══ Provided data ══

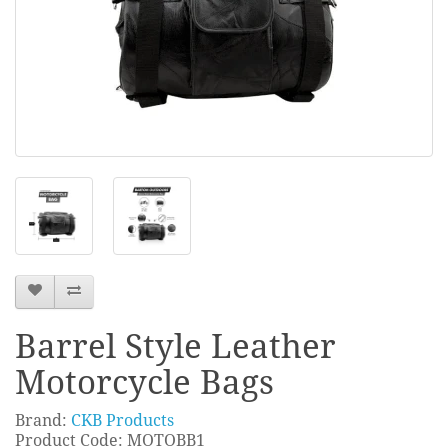
Barrel Style Leather
Motorcycle Bags
Brand:
CKB Products
Product Code: MOTOBB1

═══

Print the text of the listing above line for line, with the wording unchanged. Leave the picture out.

Barrel Style Leather
Motorcycle Bags
Brand:
CKB Products
Product Code: MOTOBB1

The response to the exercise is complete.